Em relação aos efeitos de reconhecimento dessa forma de filiação, há a igualdade de direitos conforme preceito da Constituição. Assim, ficam assegurados os direitos alimentares e sucessórios, sendo indiferente ser decorrente a filiação do parentesco civil ou consanguíneo.
Reprodução assistida “post mortem”
Sim, ela é possível, conforme o próprio Código Civil há a possibilidade de fecundação da mulher com o sêmen do marido:
Art. 1.597. Presumem-se concebidos na constância do casamento os filhos:
III – havidos por fecundação artificial homóloga, mesmo que falecido o marido;
Logo, é preciso que para a realização dessa modalidade de reprodução assistida, tenha o falecido em vida autorizado de maneira expressa a vontade de ser pai e realização por meio artificial.
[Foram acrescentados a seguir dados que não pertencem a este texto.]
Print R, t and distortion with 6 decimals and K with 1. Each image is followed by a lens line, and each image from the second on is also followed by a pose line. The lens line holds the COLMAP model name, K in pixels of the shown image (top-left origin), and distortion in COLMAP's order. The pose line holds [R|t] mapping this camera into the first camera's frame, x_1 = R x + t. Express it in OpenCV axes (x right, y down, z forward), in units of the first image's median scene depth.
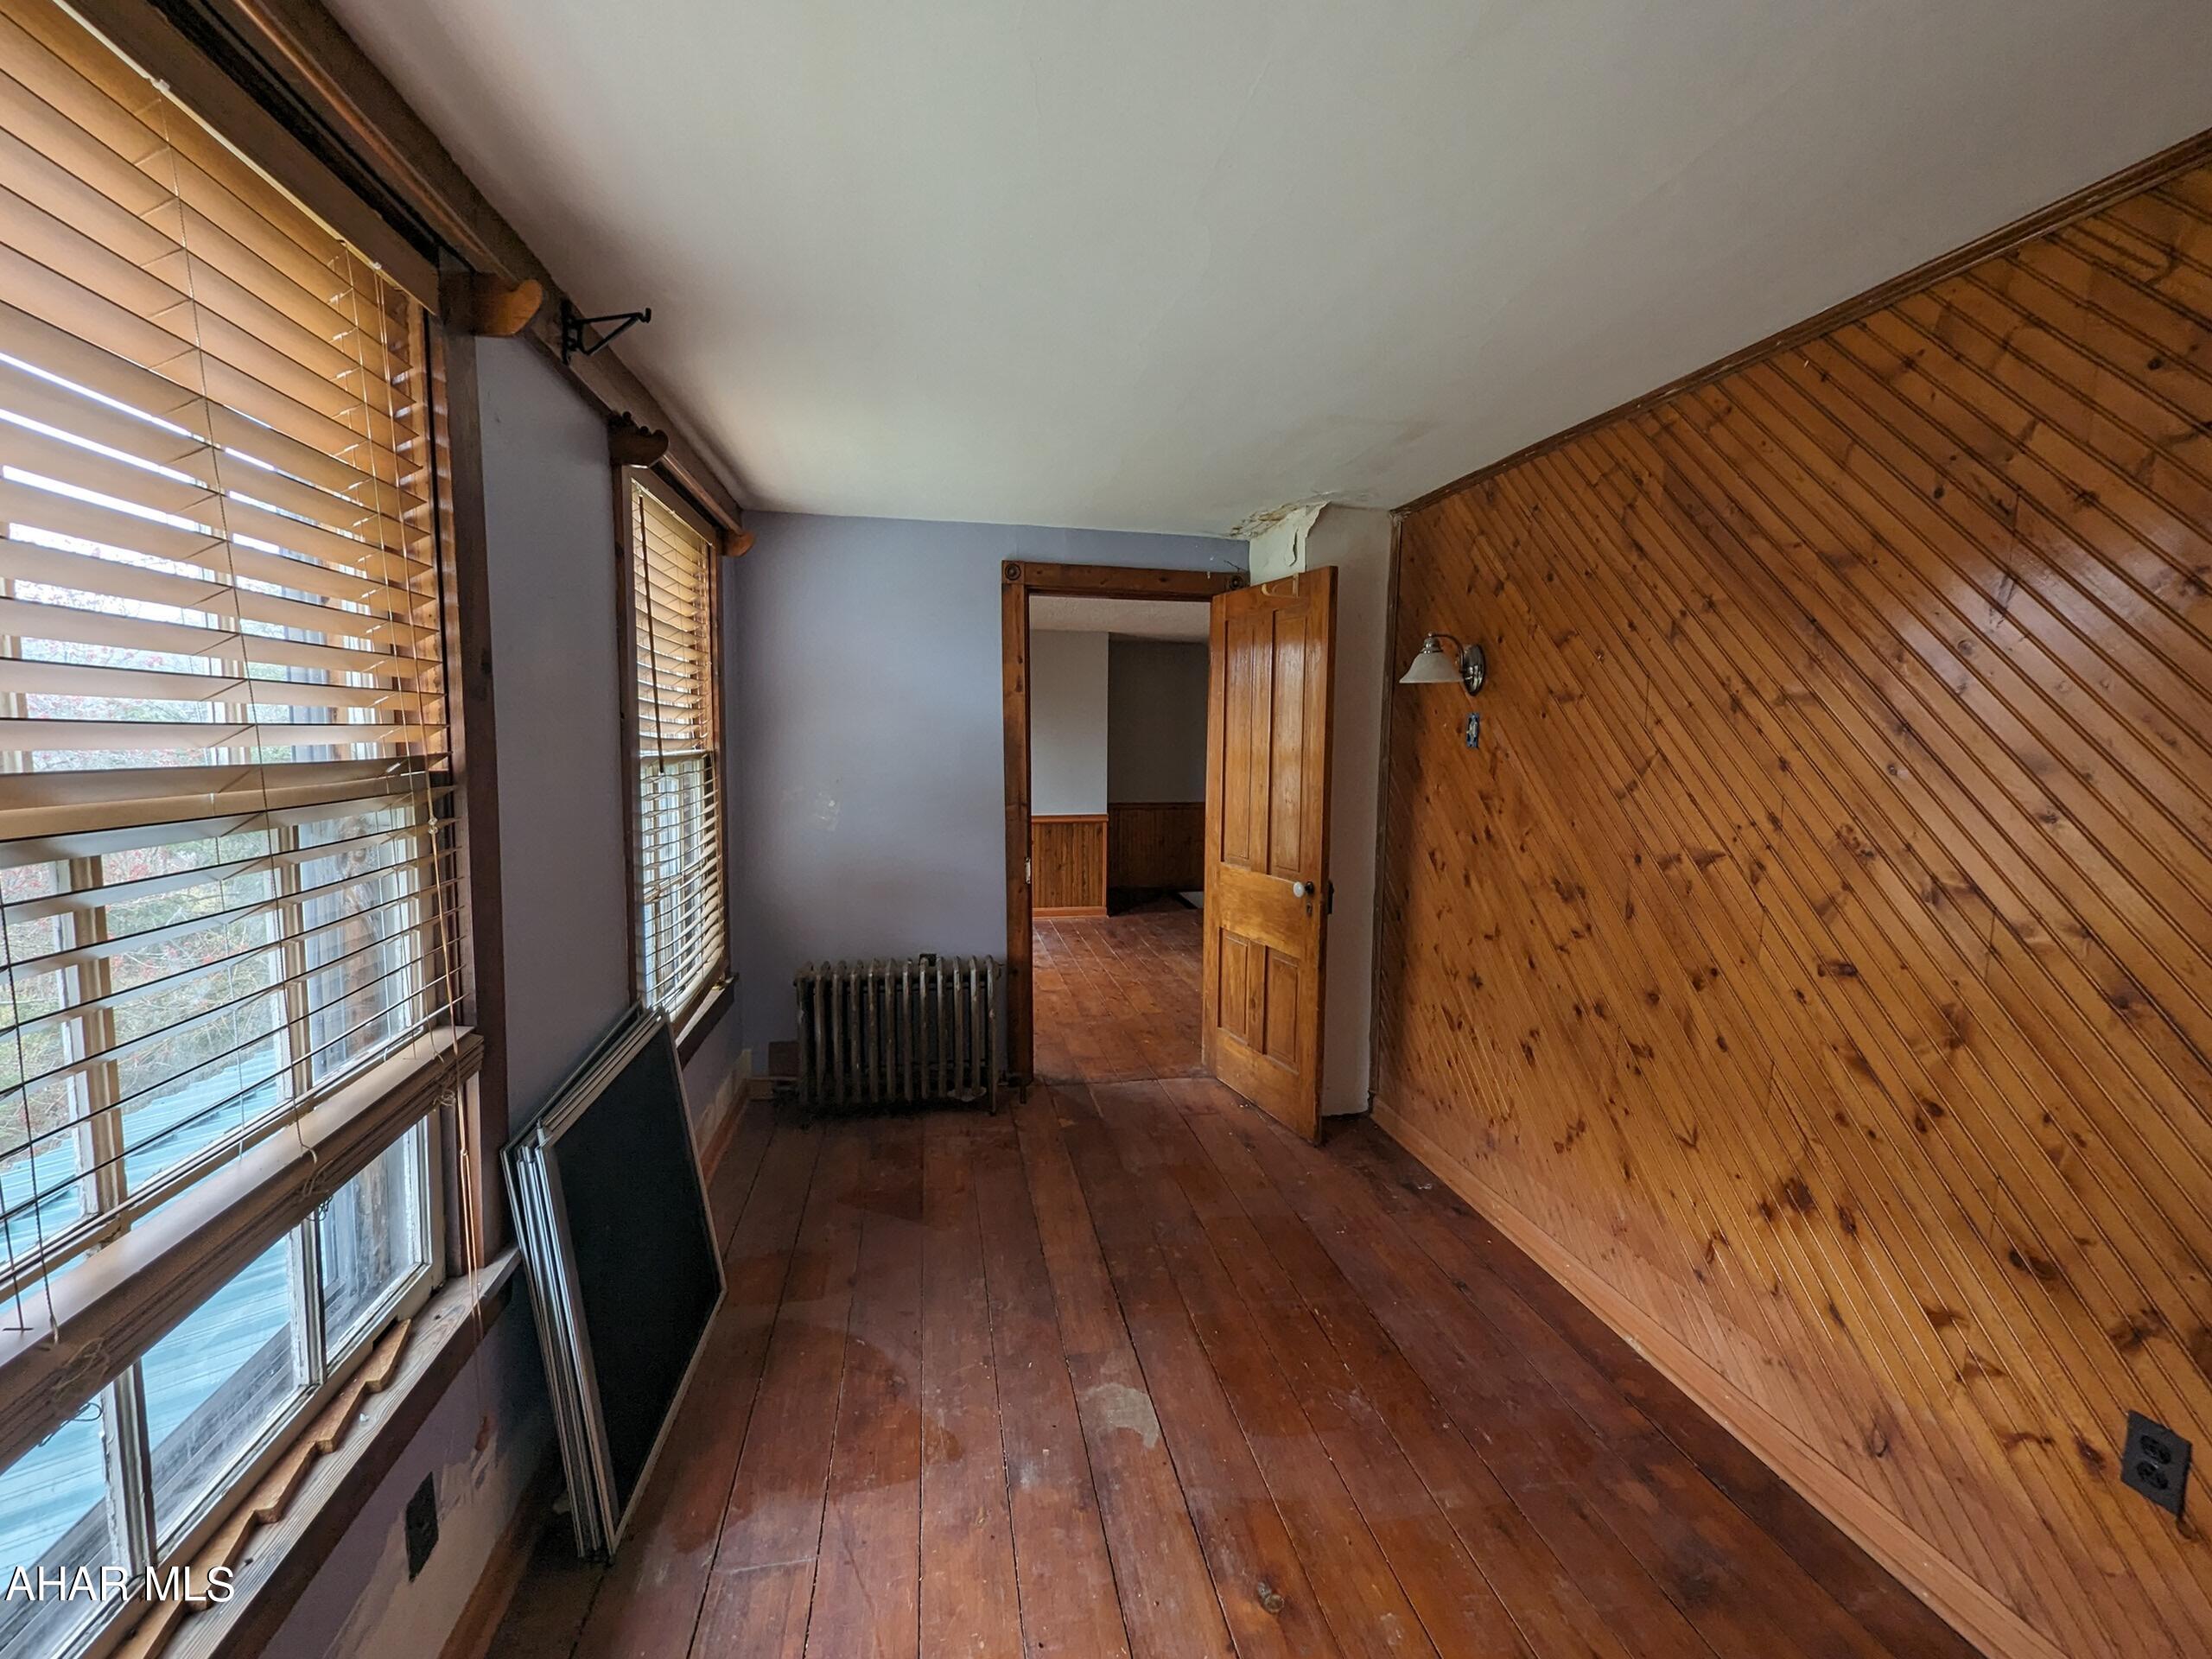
lens RADIAL K [[902.9, 0, 1103.1], [0, 902.9, 832.6], [0, 0, 1]] dist [-0.001894, -0.000304]
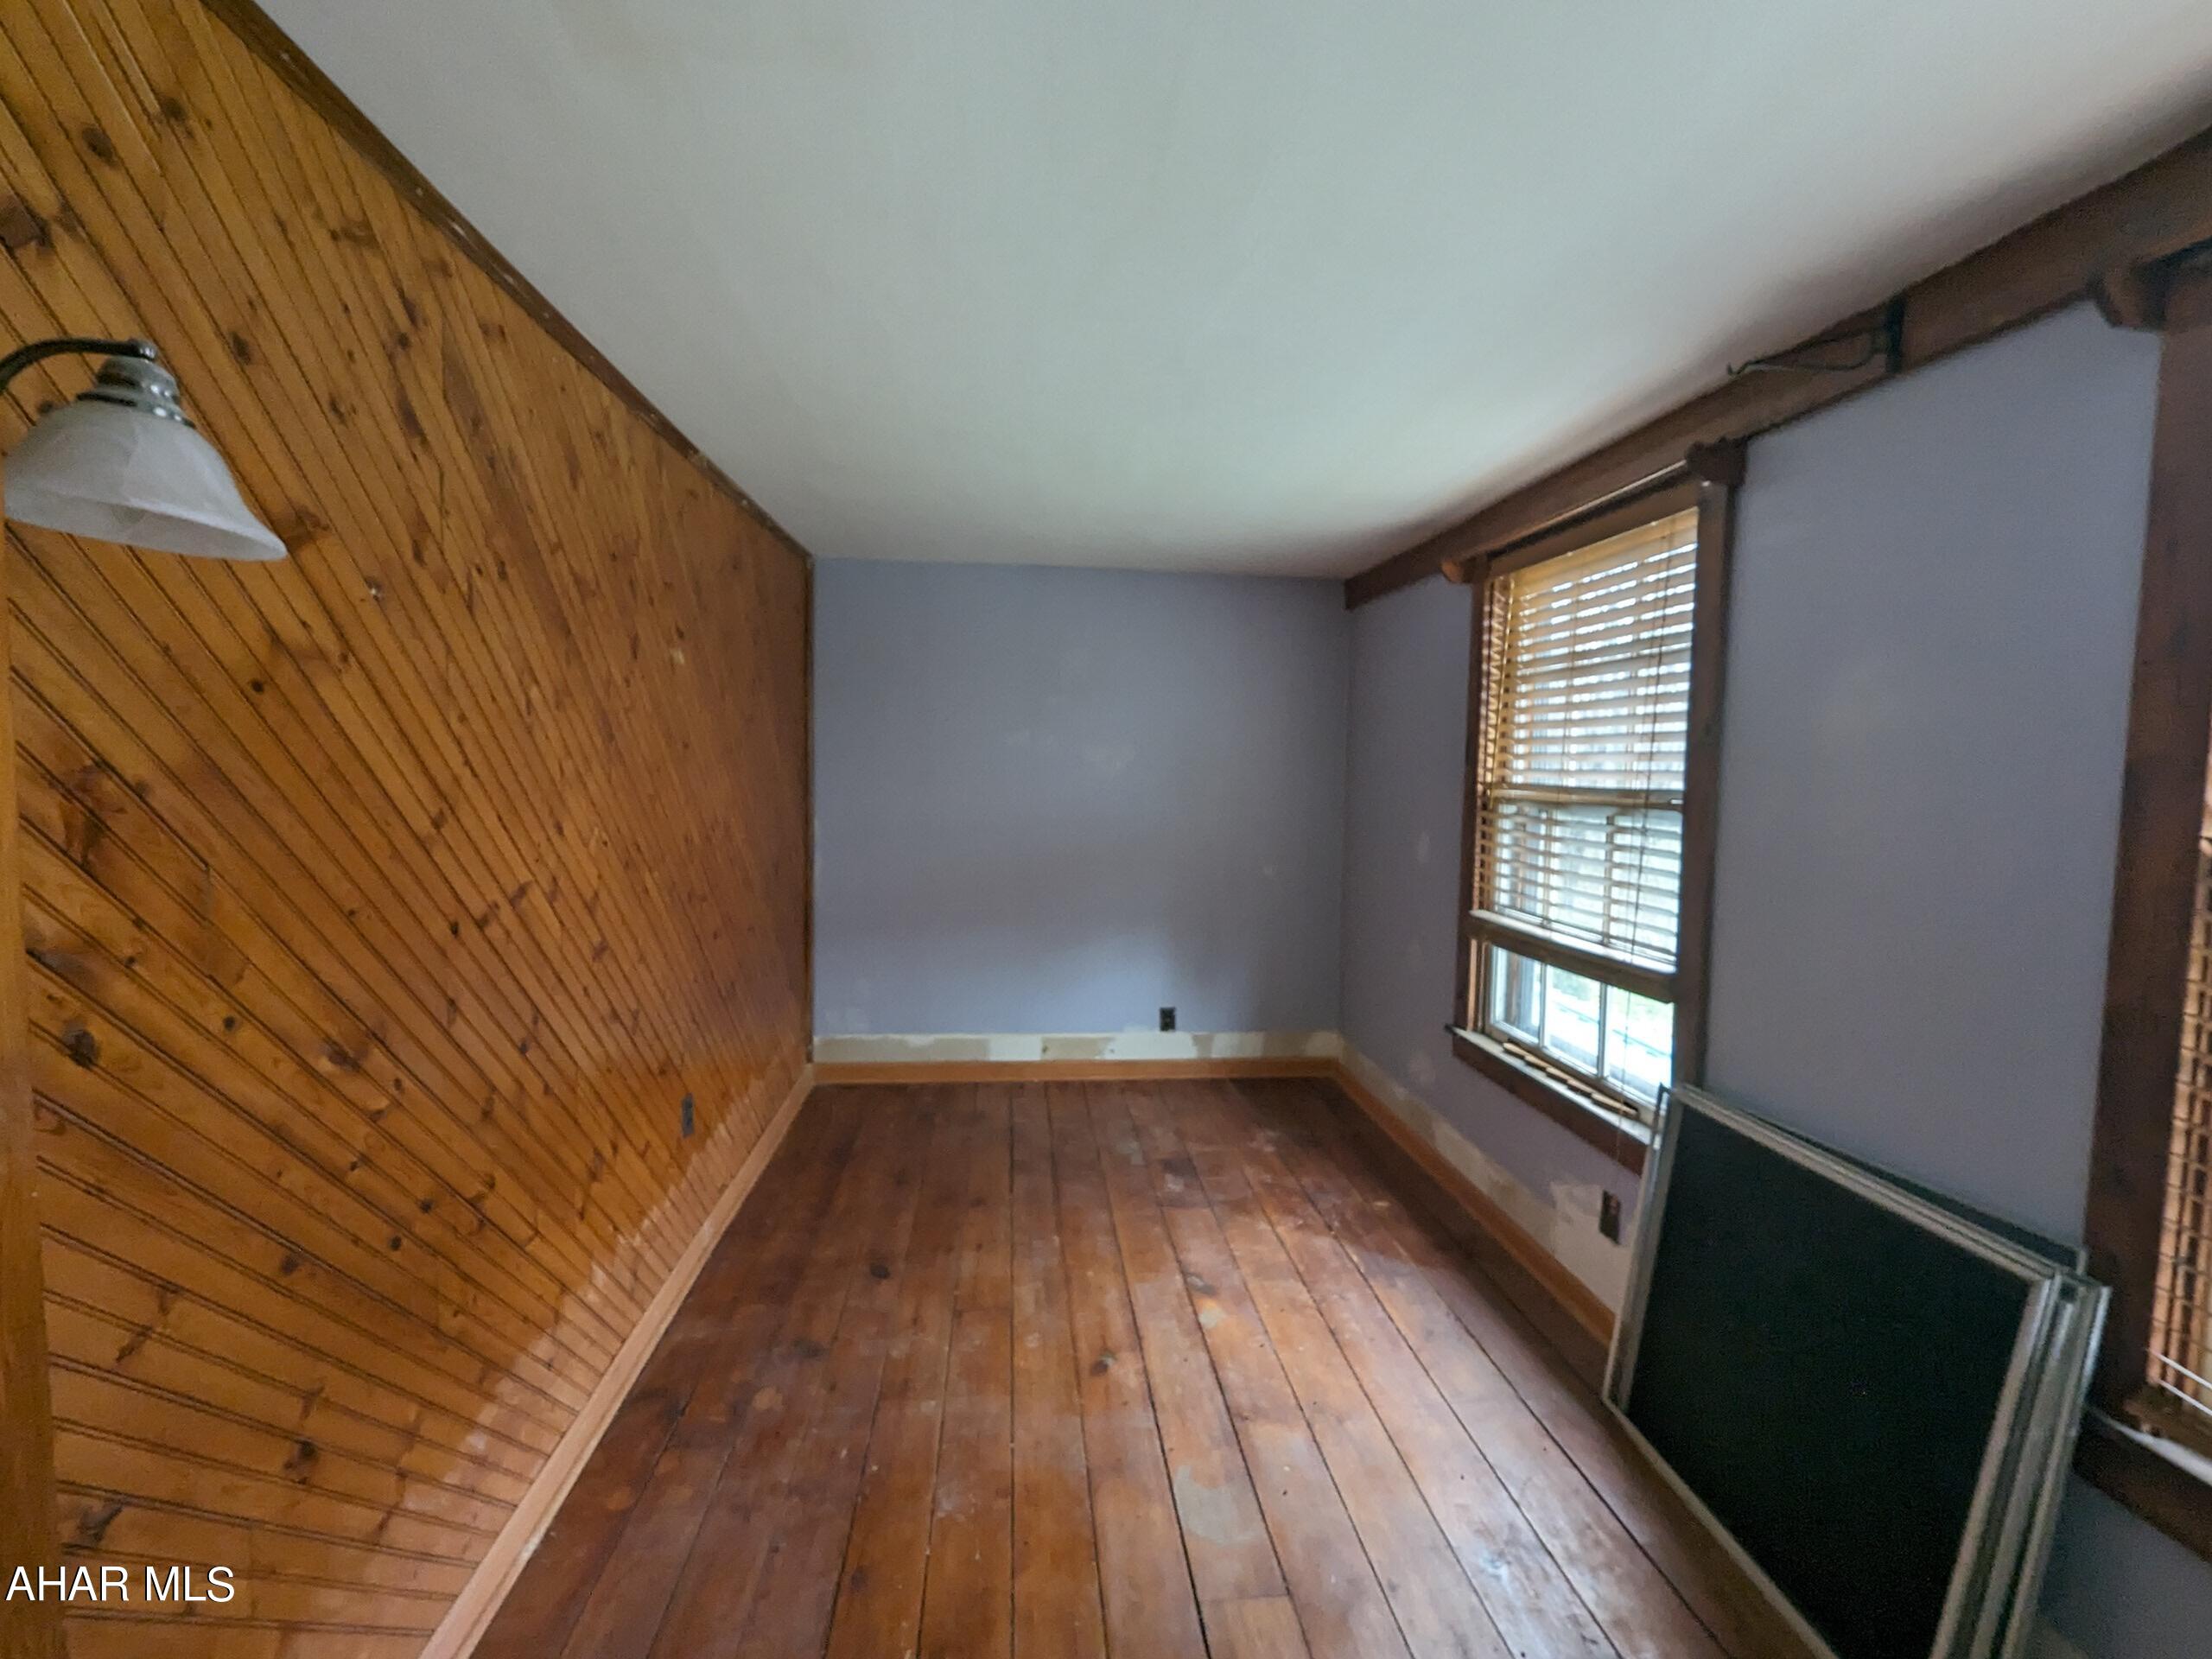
lens RADIAL K [[902.9, 0, 1103.1], [0, 902.9, 832.6], [0, 0, 1]] dist [-0.001894, -0.000304]
pose [[-0.995532, -0.042190, 0.084477, 0.080803], [-0.025039, 0.980557, 0.194631, -0.194361], [-0.091046, 0.191646, -0.977232, 1.717471]]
No momento do registro de nascimento é preciso apresentar termo de autorização prévia específica do falecido ou falecida para uso do material biológico preservado, lavrado por instrumento público ou particular com firma reconhecida.
Considerações finais
Atualmente os meios de filiação são mais amplos, com o objetivo de acompanhar as necessidades da sociedade e também os avanços da medicina. Isso fica visível com a forma de procriação por meio da reprodução assistida.
A filiação está no rol dos direitos da personalidade da pessoa humana, de forma que a filiação na reprodução assistida merece regulamentação e reconhecimento. A propósito, se trata de uma forma de constituir uma família em meio aos avanços trazidos pela ciência e que passam a solucionar intercorrências de uma reprodução natural.
Ao fim, a reprodução assistida é uma forma de realização do sonho de constituir família, de modo que dentro dos limites éticos e jurídicos, se torna uma forma de filiação legal, produzindo efeitos igualitários aos das demais formas de filiação.